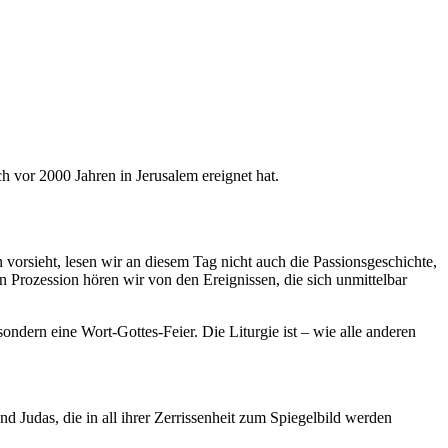
ch vor 2000 Jahren in Jerusalem ereignet hat.
vorsieht, lesen wir an diesem Tag nicht auch die Passionsgeschichte,
n Prozession hören wir von den Ereignissen, die sich unmittelbar
ondern eine Wort-Gottes-Feier. Die Liturgie ist – wie alle anderen
 Judas, die in all ihrer Zerrissenheit zum Spiegelbild werden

▶ LE PROBLÈME
Sélectionnez chaque ligne des entrées ci-dessus qui contient le mot « werden ». Les majuscules et minuscules comptent.

▶ RÉSULTAT
 Judas, die in all ihrer Zerrissenheit zum Spiegelbild werden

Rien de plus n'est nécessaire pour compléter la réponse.